→ GIVEN PROBLEM 1
The Bowery post has a sentence beginning "The bartop is black." List each interior feature named in that sentence, along with the color or material the post gives for it.
→ GIVEN PROBLEM 2
Answer these questions from the Bowery post:
(a) How much does the writer owe the IRS?
(b) Which restaurant is right next door to the Bowery?
(c) By what time were all the high tables taken?
→ GIVEN PROBLEM 3
Write the next part of the Bowery post, starting right after its final sentence.

And it isn’t even Friday!
I’m in love with my CPA.
For those of you who are not up with your professional acronyms, that's CPA, as in Certified Public Accountant. I’m in love with my accountant because he banged out my 1040 so hard that he had me sweating all the way to the big (zer)-O!
Zero dollars. $0.00. I don’t owe the IRS a dime! Not a single dime.
Of course, that means I didn’t get a refund either, but I’m trying to teach myself out of negativity these days. *she claps like like a pudgy pink monkey*
So, though I didn’t get a refund, not having to scribble in my checkbook that only gets used once a month for rent (does anyone use a checkbook for anything else?!?!), two checks to two government agencies this year whence last year I had to swear over my first born to the Franchise Tax Board, I was more than happy to celebrate. Dinner! Drinks! Clubbing! Let’s celebrate my non-refund!
We went to the Bowery. Though I had wanted to try it last year, it moved up on my To-Dine List after a personal recommendation. Thank you, youknowwhoyouare, for the recommendation to try The Bowery. :)
On the East Coast, the Bowery is a section of lower Manhattan that was, at various points throughout history, notorious for seedy saloons, petty criminals, and derelicts. On the West Coast, however, all of LA is known for petty criminals and derelicts, and the Bowery is LA’s hippest flavor of the month.
We pulled up to the Bowery’s valet with purpose, since we already knew where the Bowery was. It’s right next door to Magnolia, which we had tried before, and had been slightly disappointed. We had moderate hopes for the Bowery. As soon as I stepped out of the car, three guys in frayed, flared bottom jeans and long sleeve button-down shirts with the cuffs unbuttoned were smoking just outside the front door. They sneered at me. Obnoxious Hollywood? Nah, not their fault. I shouldn’t have whipped out my camera and taken a photo of the sign. Damn FOB tourista.
The Bowery is narrow and small, and though they call themselves a “bar and bistro,” it’s much more a bar than a bistro. The actual bar runs along 80% of the west wall, and the majority of the seating is on bar stools either at the bar or at high tables, which were all taken at an early 7:30 pm. There are only a few tiny regular dining tables in the front. We perched ourselves around one corner of the bar toward the front. The smoking Ben Sherman Trio stumbled back inside and sat down at their table in the front.
I’d love to say that I don’t ever read reviews prior to trying a place for the first time so as not to bias my opinion, but I do. I am a restaurant review reading freak. I knew the Bowery’s decor was reminiscent of New York’s subway, but I wouldn’t have known that, because the last time I was in New York, I was in enormous owl-eyes pink-plastic rimmed glasses and had a super-tight perm. Not much one does in New York when in fifth grade except take sour-faced photos in front of the Rockefeller Center with one's family.
Though Bowery’s exterior is a glossy white tiled facade with a well-lit sign, the interior is dark. It’s dimly lit as any bar would be, but the decor is also mostly black and white with metal accents. The bartop is black, the ceiling is shiny metal, furnishings are black leather with silver studs, and the walls are lined with black tiles. I get why it’s “subway.”
We laughed at the Specials that are listed simply on a chalkboard mounted on the wall. The Specials weren’t funny, and neither were the desserts. It was the PBR, which I didn’t understand at first, but laughed once it was explained to me. I would have tried PBR, and probably would have liked it, if it’s anything like MGD!

(Saved data entries)

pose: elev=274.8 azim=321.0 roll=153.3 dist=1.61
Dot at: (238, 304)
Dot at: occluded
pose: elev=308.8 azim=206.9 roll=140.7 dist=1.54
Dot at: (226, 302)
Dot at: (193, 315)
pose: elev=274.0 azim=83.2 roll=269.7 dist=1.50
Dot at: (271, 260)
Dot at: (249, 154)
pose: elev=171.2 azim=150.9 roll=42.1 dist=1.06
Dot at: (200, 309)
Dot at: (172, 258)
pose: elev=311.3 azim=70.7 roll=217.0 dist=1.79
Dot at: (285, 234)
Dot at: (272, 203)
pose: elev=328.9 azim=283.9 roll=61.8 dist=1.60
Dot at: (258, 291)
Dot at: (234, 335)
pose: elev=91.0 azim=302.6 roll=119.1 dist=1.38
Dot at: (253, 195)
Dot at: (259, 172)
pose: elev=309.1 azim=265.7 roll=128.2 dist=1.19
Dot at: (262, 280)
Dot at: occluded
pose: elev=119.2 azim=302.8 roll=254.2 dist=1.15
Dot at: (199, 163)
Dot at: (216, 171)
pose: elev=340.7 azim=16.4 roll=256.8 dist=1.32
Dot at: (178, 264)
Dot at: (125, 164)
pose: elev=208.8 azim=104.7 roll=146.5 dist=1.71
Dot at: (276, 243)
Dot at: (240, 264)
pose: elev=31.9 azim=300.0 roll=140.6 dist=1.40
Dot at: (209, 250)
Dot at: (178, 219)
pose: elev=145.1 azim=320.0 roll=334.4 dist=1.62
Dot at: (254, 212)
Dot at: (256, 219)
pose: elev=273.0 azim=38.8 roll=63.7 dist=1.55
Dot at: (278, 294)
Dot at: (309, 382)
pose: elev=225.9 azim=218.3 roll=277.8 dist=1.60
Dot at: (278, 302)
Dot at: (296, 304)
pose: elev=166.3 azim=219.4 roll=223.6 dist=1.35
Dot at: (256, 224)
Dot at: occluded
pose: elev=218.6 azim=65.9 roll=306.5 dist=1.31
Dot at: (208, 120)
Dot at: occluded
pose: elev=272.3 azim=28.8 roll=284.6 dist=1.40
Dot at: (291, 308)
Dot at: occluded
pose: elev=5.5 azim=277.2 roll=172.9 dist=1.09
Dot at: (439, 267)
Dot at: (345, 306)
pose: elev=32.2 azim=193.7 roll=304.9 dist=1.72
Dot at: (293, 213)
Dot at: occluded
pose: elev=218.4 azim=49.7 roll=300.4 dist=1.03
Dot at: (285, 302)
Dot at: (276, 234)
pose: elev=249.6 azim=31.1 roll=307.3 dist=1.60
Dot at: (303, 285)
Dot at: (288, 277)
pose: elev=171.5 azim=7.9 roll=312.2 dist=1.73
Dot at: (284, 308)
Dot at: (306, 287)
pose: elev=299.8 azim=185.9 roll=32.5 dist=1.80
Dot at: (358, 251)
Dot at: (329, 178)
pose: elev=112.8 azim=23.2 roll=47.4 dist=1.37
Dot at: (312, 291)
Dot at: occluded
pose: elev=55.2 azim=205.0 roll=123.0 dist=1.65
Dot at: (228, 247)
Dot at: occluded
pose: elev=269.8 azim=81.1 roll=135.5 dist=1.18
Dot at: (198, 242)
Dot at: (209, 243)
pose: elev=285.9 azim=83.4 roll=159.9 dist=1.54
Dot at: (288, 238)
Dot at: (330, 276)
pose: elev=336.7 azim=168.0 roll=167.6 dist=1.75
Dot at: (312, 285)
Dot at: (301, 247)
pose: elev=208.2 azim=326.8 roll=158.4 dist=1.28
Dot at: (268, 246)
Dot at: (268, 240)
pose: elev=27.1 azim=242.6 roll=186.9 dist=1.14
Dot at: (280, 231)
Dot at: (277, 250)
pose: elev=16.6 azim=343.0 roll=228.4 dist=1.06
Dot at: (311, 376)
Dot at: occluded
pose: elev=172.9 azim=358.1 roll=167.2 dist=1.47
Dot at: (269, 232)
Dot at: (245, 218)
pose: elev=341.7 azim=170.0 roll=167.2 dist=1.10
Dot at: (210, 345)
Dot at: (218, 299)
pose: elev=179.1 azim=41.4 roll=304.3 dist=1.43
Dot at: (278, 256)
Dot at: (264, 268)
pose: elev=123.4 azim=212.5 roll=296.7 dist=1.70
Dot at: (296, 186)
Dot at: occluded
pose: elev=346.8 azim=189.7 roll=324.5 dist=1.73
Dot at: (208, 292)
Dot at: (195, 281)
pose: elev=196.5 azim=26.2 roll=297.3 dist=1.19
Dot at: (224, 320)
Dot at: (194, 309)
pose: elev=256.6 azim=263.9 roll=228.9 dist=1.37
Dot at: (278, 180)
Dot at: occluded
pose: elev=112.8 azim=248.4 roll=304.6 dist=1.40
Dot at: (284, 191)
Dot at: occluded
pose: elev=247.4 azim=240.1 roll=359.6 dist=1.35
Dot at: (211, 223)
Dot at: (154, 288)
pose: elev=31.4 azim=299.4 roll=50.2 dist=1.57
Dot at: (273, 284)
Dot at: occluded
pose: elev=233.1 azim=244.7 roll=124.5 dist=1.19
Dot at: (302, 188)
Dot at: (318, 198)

→ RESULT 1
- Bartop: black
- Ceiling: shiny metal
- Furnishings: black leather with silver studs
- Walls: lined with black tiles

→ RESULT 2
(a) Zero dollars ($0.00).
(b) Magnolia.
(c) 7:30 pm.

→ RESULT 3
Instead of a PBR, I sipped on a Citron/soda while trying to read the menu. The Monkey had a Chimay. The menu shouldn’t have been difficult to read, since it is printed in simple typewriter-style font, but the place is so dark, I was holding the small card about three inches from my face. There are only about a dozen items, from a Spinach Salad to a Charcuterie Plate to Macaroni au Gratin (that’s “fancy” for mac n’ cheese). We were planning to go out later that night, so we wanted to keep dinner light, which is why the Bowery Burger made perfect sense. The burger is served on an English muffin, which always the best choice when cutting back on carbs, right? Blue cheese and grilled onions cost a dollar extra each, but hey, I’m a big spender with my tax non-return! Heck, let’s get a “side” with that burger, too! I’m feeling generous tonight!
Juices and grease had wept out of the medium rare chopped sirloin burger into the craters of the muffin. The soaked muffin buckled under the weight of the enormous burger and had flattened into a delicious disc of beefy blood. I slipped it out from under the burger with my fingers and ate it in no more than four bites. We attacked the burger with a fork and knife, careful that we didn’t knock over the slippery sweet onions or the perfectly pungent cheese.
For the record, caramelized onions and blue cheese are a fabulous combination.
The Bowery’s menu has the old standards as “sides.” Shoestring French Fries never fail, but we ended up flipping a Monkey between Crispy Sweet Potato Fries and Buttermilk Battered Onion Rings, since mashed potatoes were, of course, too heavy. Either way, we wouldn’t lose, and since Monkey landed headfirst into the Chimay glass, we had Sweet Potato Fries. They were crisp, and the perfect balance of natural sweetness and human-enhanced salt. I think somewhere on the plate there was a small cup of ketchup, but I might have accidentally inhaled it, stainless steel cup and all, with the rest of the food on the plate. Did I lick the plate?!?! I don’t know, but I wouldn’t be surprised at myself. I've done worse things. Besides, I had sucked down two cocktails by half the burger.
Though I was feeling like a Sugar Mama with my tax non-refund and would have thrown my zero dollars at dessert, we were already way too full. A slice of cheesecake would have sent us long past the point where our clothing would earn an "Oh. Oh no. Oh, no she di-int." No, no we didn't. I collected the Monkey, paid the very reasonable cheeck, and dashed off to the next episode...
6268 Sunset Boulevard (@Vine)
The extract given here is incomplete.